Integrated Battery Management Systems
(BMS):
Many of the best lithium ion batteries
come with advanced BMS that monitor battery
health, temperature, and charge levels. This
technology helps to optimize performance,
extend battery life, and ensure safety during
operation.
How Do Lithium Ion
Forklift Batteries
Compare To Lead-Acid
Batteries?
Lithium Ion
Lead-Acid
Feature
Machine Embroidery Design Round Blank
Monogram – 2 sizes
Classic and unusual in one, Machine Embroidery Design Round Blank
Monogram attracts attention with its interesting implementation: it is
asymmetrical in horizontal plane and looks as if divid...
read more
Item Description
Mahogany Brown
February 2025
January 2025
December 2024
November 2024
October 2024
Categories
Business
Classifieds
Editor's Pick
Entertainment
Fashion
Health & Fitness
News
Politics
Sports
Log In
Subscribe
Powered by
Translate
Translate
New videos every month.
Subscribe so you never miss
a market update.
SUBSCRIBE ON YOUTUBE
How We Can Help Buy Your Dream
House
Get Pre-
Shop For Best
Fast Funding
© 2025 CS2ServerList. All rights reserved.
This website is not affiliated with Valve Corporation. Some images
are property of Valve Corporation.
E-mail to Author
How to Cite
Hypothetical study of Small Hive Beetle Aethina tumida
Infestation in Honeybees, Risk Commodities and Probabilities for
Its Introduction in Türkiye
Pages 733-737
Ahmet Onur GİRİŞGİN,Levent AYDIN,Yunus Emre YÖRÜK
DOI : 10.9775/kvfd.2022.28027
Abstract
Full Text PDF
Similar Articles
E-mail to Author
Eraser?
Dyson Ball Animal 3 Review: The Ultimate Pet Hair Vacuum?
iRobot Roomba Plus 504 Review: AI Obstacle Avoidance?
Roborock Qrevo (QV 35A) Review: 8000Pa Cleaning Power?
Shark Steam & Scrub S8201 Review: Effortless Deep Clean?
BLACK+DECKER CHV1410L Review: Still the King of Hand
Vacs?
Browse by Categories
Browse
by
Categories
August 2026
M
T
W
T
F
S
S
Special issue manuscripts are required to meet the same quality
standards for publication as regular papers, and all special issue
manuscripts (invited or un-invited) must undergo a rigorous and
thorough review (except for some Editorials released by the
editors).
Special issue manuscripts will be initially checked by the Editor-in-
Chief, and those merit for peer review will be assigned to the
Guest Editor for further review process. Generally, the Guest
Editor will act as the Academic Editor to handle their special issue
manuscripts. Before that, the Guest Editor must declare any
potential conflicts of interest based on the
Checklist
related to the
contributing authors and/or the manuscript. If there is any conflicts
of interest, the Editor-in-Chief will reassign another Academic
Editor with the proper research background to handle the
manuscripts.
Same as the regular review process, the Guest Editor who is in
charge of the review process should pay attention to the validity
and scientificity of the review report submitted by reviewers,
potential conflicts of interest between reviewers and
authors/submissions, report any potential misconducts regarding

===

• Exercise goal: For the string "will", give the number of lines in the entries that contain it, with no other words.

• Answer box: 4